Web Hosting Basics

What is web hosting?

In order to display a website over the internet, you need a web server. A web server stores your website, so when your domain name is entered into a browser, it will connect with the server housing your site data, and deliver the information back over the internet to the end-user. The company providing the servers that store your website data is called a web hosting company. Depending upon your site needs, these providers have many different types of hosting methods available.

What is shared web hosting?

Shared hosting is often compared to apartment living. Renting an apartment is very affordable, since the residents residing in the complex share all building expenses. Like apartment living, these websites hosted on shared servers often have very little storage space. In comparison to apartment living shared hosting is not usually a permanent solution, but it is a great and inexpensive starting point.

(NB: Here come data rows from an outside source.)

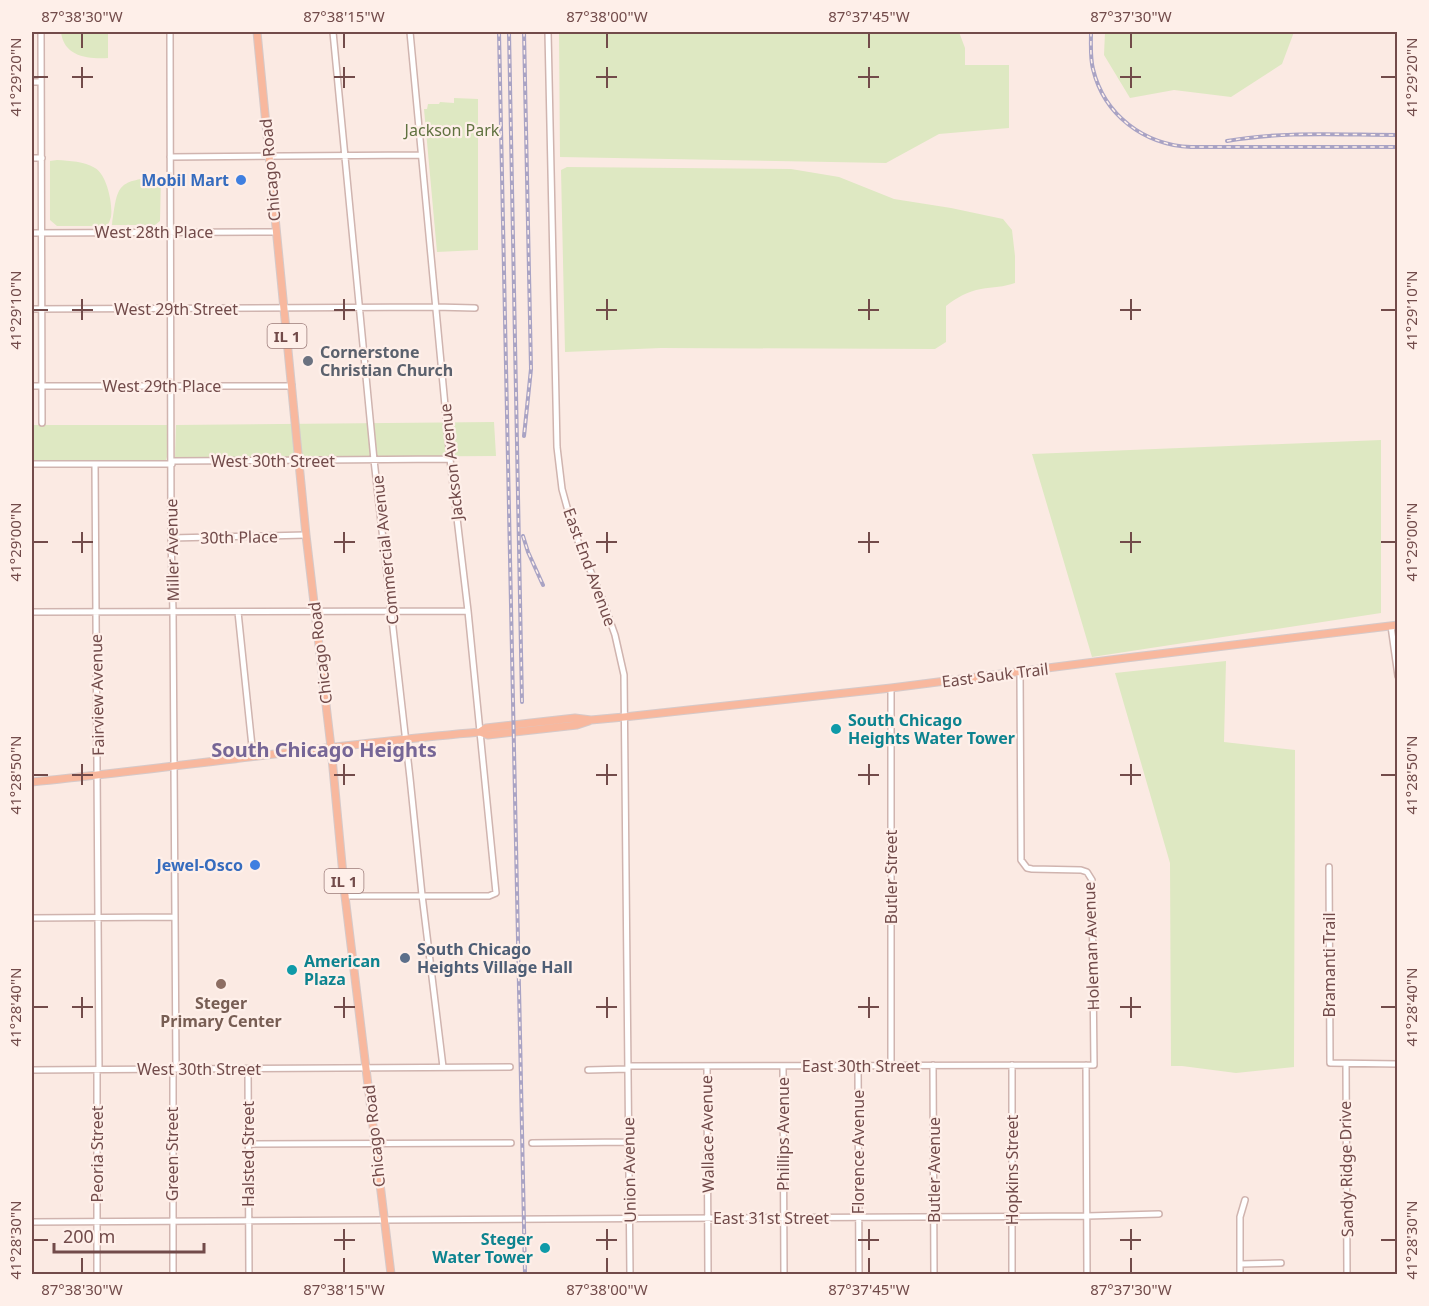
<svg xmlns="http://www.w3.org/2000/svg" width="1429" height="1306" viewBox="0 0 1429 1306" font-family="'Noto Sans',sans-serif">
	<style>
		.green { fill: #dee8c2 }
		.lines { fill: none; stroke-linecap: round; stroke-linejoin: round }
		.minor-casing { stroke: #d0b4af; stroke-width: 8 }
		.major-casing { stroke: #d5c9c9; stroke-width: 9 }
		.minor { stroke: #fff; stroke-width: 5 }
		.major { stroke: #f8b89e; stroke-width: 7 }
		.rail-casing { stroke: #a9a3c4; stroke-width: 4 }
		.rail { stroke: #feefe9; stroke-width: 1.5; stroke-dasharray: 4.5; stroke-linecap: butt }
		.ticks { fill: none; stroke: #724b4a; stroke-width: 2 }
		.shop-dot { fill: #3f7fe0; stroke: #feefe9; stroke-width: 2 }
		.worship-dot { fill: #6b7280; stroke: #feefe9; stroke-width: 2 }
		.culture-dot { fill: #0f9aa8; stroke: #feefe9; stroke-width: 2 }
		.service-dot { fill: #5c6f8a; stroke: #feefe9; stroke-width: 2 }
		.education-dot { fill: #8d6e63; stroke: #feefe9; stroke-width: 2 }
		.labels { text-anchor: middle; dominant-baseline: central; stroke-width: 4.5; stroke-linejoin: round; paint-order: stroke }
		.shield { fill: #feefe9; stroke: #9c7c7a; stroke-width: 1.5 }
		.shield-label { font-size: 15px; font-weight: bold; fill: #724b4a }
		.park-label { font-size: 16px; fill: #607240; stroke: #feefe9 }
		.street-label { font-size: 16px; fill: #724b4a; stroke: #feefe9 }
		.shop-label { font-size: 16px; font-weight: bold; fill: #366cbe; stroke: #feefe9; text-anchor: end }
		.worship-label { font-size: 16px; font-weight: bold; fill: #5b616d; stroke: #feefe9; text-anchor: start }
		.culture-label { font-size: 16px; font-weight: bold; fill: #0d838f; stroke: #feefe9; text-anchor: start }
		.service-label { font-size: 16px; font-weight: bold; fill: #4e5e75; stroke: #feefe9; text-anchor: start }
		.education-label { font-size: 16px; font-weight: bold; fill: #785e54; stroke: #feefe9 }
		.quarter-label { font-size: 20px; font-weight: bold; fill: #766696; stroke: #feefe9 }
		.neatline { fill: none; stroke: #724b4a; stroke-width: 2 }
		.ticks-label { font-size: 15px; text-anchor: middle; fill: #724b4a }
	</style>
	<rect width="100%" height="100%" fill="#fbeae3"/>
	<!-- green -->
	<path class="green" d="M61 32H108V58C88 59 64 57 61 32Z
		M559 32H959L965 48V65H1009V128L939 134 886 163 560 157Z
		M1105 32H1294L1282 64 1231 97 1174 90 1130 98 1104 55Z
		M454 98 478 99V250L437 252 424 109H427L428 104H439L440 102 454 103Z
		M57 160C70 161 84 161 95 168 107 175 113 204 111 217 110 220 109 223 107 226H57L50 220V161Z
		M567 167 791 169 839 177 894 199 951 208 1003 219 1012 230 1015 256V283C1004 287 993 287 981 289 968 291 956 298 946 306V342L935 349 661 348 565 352 561 170Z
		M161 176 160 221 155 225H112C118 182 117 182 161 176Z
		M494 422 496 456 175 458 176 425Z
		M32 425H167V457L166 460 162 461H32Z
		M1381 440V613L1092 657 1032 454Z
		M1226 661 1224 742 1295 750 1294 1067 1236 1073 1182 1066H1171L1170 863 1115 673Z"/>
	<g class="lines">
		<!-- minor casing -->
		<g class="minor-casing">
			<path id="minor" d="M41 32 42 423
				M170 32 171 538 173 612 176 1069
				M333 32 374 460 410 778 422 895 443 1067
				M548 32 557 447 562 489 573 529 603 601 615 635 624 675 630 1274
				M32 82H41
				M170 157 421 155
				M32 158H42
				M32 233 276 232
				M32 309 435 307 475 308
				M32 386H292
				M172 461 450 459
				M32 464H172
				M95 464 99 1070
				M171 538 306 535
				M32 612 468 611
				M238 612 253 756
				M1391 626 1398 676
				M891 688V1066
				M1329 867 1330 1063 1398 1064
				M345 896H489L496 893 468 611 450 459 410 32
				M32 918 174 917
				M1346 1064 1347 1274
				M933 1065 934 1274
				M1012 1065V1274
				M1086 1065 1087 1274
				M628 1066 1094 1065 1092 880 1087 872 1081 870 1032 869 1027 868 1021 860 1020 672
				M707 1066 708 1274
				M783 1066 784 1274
				M858 1066 859 1274
				M173 1069V1274
				M248 1069 249 1274
				M32 1070 510 1067
				M97 1070V1274
				M588 1070 628 1069
				M532 1143 628 1142
				M248 1144 511 1143
				M32 1222C383 1219 735 1219 1087 1216L1159 1214
				M1241 1264 1281 1263
				M1240 1274V1217L1245 1200"/>
		</g>
		<!-- major casing -->
		<g class="major-casing">
			<path id="major" d="M257 32 306 535 331 747 345 896 391 1274
				M480 732 488 735 577 725 589 721
				M32 782C181 767 330 745 480 732L486 728 575 718 591 720 624 717 891 688 1126 658 1398 625"/>
		</g>
		<!-- minor -->
		<use href="#minor" class="minor"/>
		<!-- major -->
		<use href="#major" class="major"/>
		<!-- rail casing -->
		<g class="rail-casing">
			<path id="rail" d="M499 32 525 1274
				M509 32 522 702
				M524 32 531 369 524 436
				M1091 32C1091 44 1090 57 1093 69 1104 115 1144 145 1191 147H1398
				M1227 141C1283 131 1341 135 1398 135
				M523 536 528 552 543 585"/>
		</g>
		<!-- rail -->
		<use href="#rail" class="rail"/>
	</g>
	<!-- ticks -->
	<path class="ticks" d="M82 33V48M344 33V48M607 33V48M869 33V48M1131 33V48M82 67V88M344 67V88M607 67V88M869 67V88M1131 67V88M33 77H48M72 77H93M334 77H355M596 77H617M858 77H879M1120 77H1141M1381 77H1396M82 299V320M344 299V320M607 299V320M869 299V320M1131 299V320M33 310H48M72 310H93M334 310H355M596 310H617M858 310H879M1120 310H1141M1381 310H1396M82 532V553M344 532V553M607 532V553M869 532V553M1131 532V553M33 542H48M72 542H93M334 542H355M596 542H617M858 542H879M1120 542H1141M1381 542H1396M82 764V785M344 764V785M607 764V785M869 764V785M1131 764V785M33 775H48M72 775H93M334 775H355M596 775H617M858 775H879M1120 775H1141M1381 775H1396M82 997V1018M344 997V1018M607 997V1018M869 997V1018M1131 997V1018M33 1007H48M72 1007H93M334 1007H355M596 1007H617M858 1007H879M1120 1007H1141M1381 1007H1396M344 1229V1250M607 1229V1250M869 1229V1250M1131 1229V1250M33 1240H48M334 1240H355M596 1240H617M858 1240H879M1120 1240H1141M1381 1240H1396M82 1258V1273M344 1258V1273M607 1258V1273M869 1258V1273M1131 1258V1273"/>
	<!-- markers -->
	<g class="shop-dot">
		<circle cx="241" cy="180" r="6"/>
		<circle cx="255" cy="865" r="6"/>
	</g>
	<circle class="worship-dot" cx="308" cy="361" r="6"/>
	<g class="culture-dot">
		<circle cx="836" cy="729" r="6"/>
		<circle cx="292" cy="970" r="6"/>
		<circle cx="545" cy="1248" r="6"/>
	</g>
	<circle class="service-dot" cx="405" cy="958" r="6"/>
	<circle class="education-dot" cx="221" cy="984" r="6"/>
	<g class="labels">
		<!-- shield labels -->
		<g class="shield">
			<rect x="267.5" y="324" width="39" height="24" rx="4.5"/>
			<rect x="324.5" y="869" width="39" height="24" rx="4.5"/>
		</g>
		<g class="shield-label">
			<text x="287" y="336">IL 1</text>
			<text x="344" y="881">IL 1</text>
		</g>
		<!-- park labels -->
		<g class="park-label">
			<text x="452" y="130">Jackson Park</text>
		</g>
		<!-- street labels -->
		<g class="street-label">
			<text transform="translate(270 170) rotate(-95)">Chicago Road</text>
			<text x="154" y="232">West 28th Place</text>
			<text x="176" y="309">West 29th Street</text>
			<text x="162" y="386">West 29th Place</text>
			<text x="273" y="461">West 30th Street</text>
			<text transform="translate(451 462) rotate(-96)">Jackson Avenue</text>
			<text transform="translate(239 537) rotate(-1)">30th Place</text>
			<text transform="translate(172 550) rotate(-91)">Miller Avenue</text>
			<text transform="translate(385 550) rotate(-96)">Commercial Avenue</text>
			<text transform="translate(590 567) rotate(70)">East End Avenue</text>
			<text transform="translate(320 653) rotate(-97)">Chicago Road</text>
			<text transform="translate(995 675) rotate(-7)">East Sauk Trail</text>
			<text transform="translate(97 695) rotate(-91)">Fairview Avenue</text>
			<text transform="translate(891 877) rotate(-90)">Butler Street</text>
			<text transform="translate(1091 946) rotate(-92)">Holeman Avenue</text>
			<text transform="translate(1329 965) rotate(-90)">Bramanti Trail</text>
			<text x="861" y="1066">East 30th Street</text>
			<text x="199" y="1069">West 30th Street</text>
			<text transform="translate(707 1134) rotate(-91)">Wallace Avenue</text>
			<text transform="translate(783 1134) rotate(-90)">Phillips Avenue</text>
			<text transform="translate(374 1136) rotate(-96)">Chicago Road</text>
			<text transform="translate(858 1152) rotate(-90)">Florence Avenue</text>
			<text transform="translate(97 1154) rotate(-90)">Peoria Street</text>
			<text transform="translate(172 1154) rotate(-90)">Green Street</text>
			<text transform="translate(248 1154) rotate(-90)">Halsted Street</text>
			<text transform="translate(1346 1169) rotate(-91)">Sandy Ridge Drive</text>
			<text transform="translate(629 1170) rotate(-91)">Union Avenue</text>
			<text transform="translate(934 1170) rotate(-90)">Butler Avenue</text>
			<text transform="translate(1012 1170) rotate(-90)">Hopkins Street</text>
			<text x="771" y="1218">East 31st Street</text>
		</g>
		<!-- shop labels -->
		<g class="shop-label">
			<text x="229" y="180">Mobil Mart</text>
			<text x="243" y="865">Jewel-Osco</text>
		</g>
		<!-- worship labels -->
		<g class="worship-label">
			<text x="320" y="352">Cornerstone<tspan x="320" dy="18">Christian Church</tspan></text>
		</g>
		<!-- culture labels -->
		<g class="culture-label">
			<text x="848" y="720">South Chicago<tspan x="848" dy="18">Heights Water Tower</tspan></text>
			<text x="304" y="961">American<tspan x="304" dy="18">Plaza</tspan></text>
			<text x="533" y="1239" text-anchor="end">Steger<tspan x="533" dy="18">Water Tower</tspan></text>
		</g>
		<!-- service labels -->
		<g class="service-label">
			<text x="417" y="949">South Chicago<tspan x="417" dy="18">Heights Village Hall</tspan></text>
		</g>
		<!-- education labels -->
		<g class="education-label">
			<text x="221" y="1003">Steger<tspan x="221" dy="18">Primary Center</tspan></text>
		</g>
		<!-- quarter labels -->
		<g class="quarter-label">
			<text x="324" y="749">South Chicago Heights</text>
		</g>
	</g>
	<!-- border -->
	<rect width="1429" height="1306" fill="none" stroke="#feefe9" stroke-width="66"/>
	<!-- scale -->
	<path d="M54 1243v9h150v-9" fill="none" stroke="#724b4a" stroke-width="3"/>
	<text x="63" y="1243" font-size="18" fill="#724b4a" stroke="#feefe9" stroke-width="4.5" paint-order="stroke">200 m</text>
	<rect x="33" y="33" width="1363" height="1240" class="neatline"/>
	<g class="ticks-label">
		<text x="82" y="22">87°38'30"W</text>
		<text x="344" y="22">87°38'15"W</text>
		<text x="607" y="22">87°38'00"W</text>
		<text x="869" y="22">87°37'45"W</text>
		<text x="1131" y="22">87°37'30"W</text>
		<text transform="translate(16 77) rotate(-90)" y="5">41°29'20"N</text>
		<text transform="translate(1412 77) rotate(-90)" y="5">41°29'20"N</text>
		<text transform="translate(16 310) rotate(-90)" y="5">41°29'10"N</text>
		<text transform="translate(1412 310) rotate(-90)" y="5">41°29'10"N</text>
		<text transform="translate(16 542) rotate(-90)" y="5">41°29'00"N</text>
		<text transform="translate(1412 542) rotate(-90)" y="5">41°29'00"N</text>
		<text transform="translate(16 775) rotate(-90)" y="5">41°28'50"N</text>
		<text transform="translate(1412 775) rotate(-90)" y="5">41°28'50"N</text>
		<text transform="translate(16 1007) rotate(-90)" y="5">41°28'40"N</text>
		<text transform="translate(1412 1007) rotate(-90)" y="5">41°28'40"N</text>
		<text transform="translate(16 1240) rotate(-90)" y="5">41°28'30"N</text>
		<text transform="translate(1412 1240) rotate(-90)" y="5">41°28'30"N</text>
		<text x="82" y="1295">87°38'30"W</text>
		<text x="344" y="1295">87°38'15"W</text>
		<text x="607" y="1295">87°38'00"W</text>
		<text x="869" y="1295">87°37'45"W</text>
		<text x="1131" y="1295">87°37'30"W</text>
	</g>
</svg>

What is a dedicated server?

If a shared server would be comparable to an apartment building, a dedicated server would equate to a single home. Your business growing is equivalent to a family expanding and needing space to grow. Since expenses are no longer shared and no one else resides in your family’s home, your price as a homeowner increases. A homeowner can paint and decorate their house in a style that suits them; the resident of a dedicated server has full access to setup the server to meet their own personal needs.

What is colocation?

If you go into Tornado Alley, you want to seek a safe haven during a serious storm. This shelter will provide security and other resources to ensure your safety. Like a storm shelter, a datacenter provides physical security and other resources for your server. Colocation takes the stress away from worrying about an on-premise server. Colocation provides business continuity, scalability, space, power, cooling and physical security.

What is cloud hosting?

Cloud computing allows you to access and store data and programs over the internet versus your computer’s hard-drive. This allows you to access a program or your data at anytime, anywhere and on any device. Cloud hosting ties multiple physical machines together to work as one and handle high traffic loads or spikes. If one machine unexpectedly fails your data will reroute to another machine, so your website will never go down. Another common misconception is that the cloud is not secure; Netsonic’s personal cloud infrastructure completely isolates your data from others, making it more of a scalable dedicated server.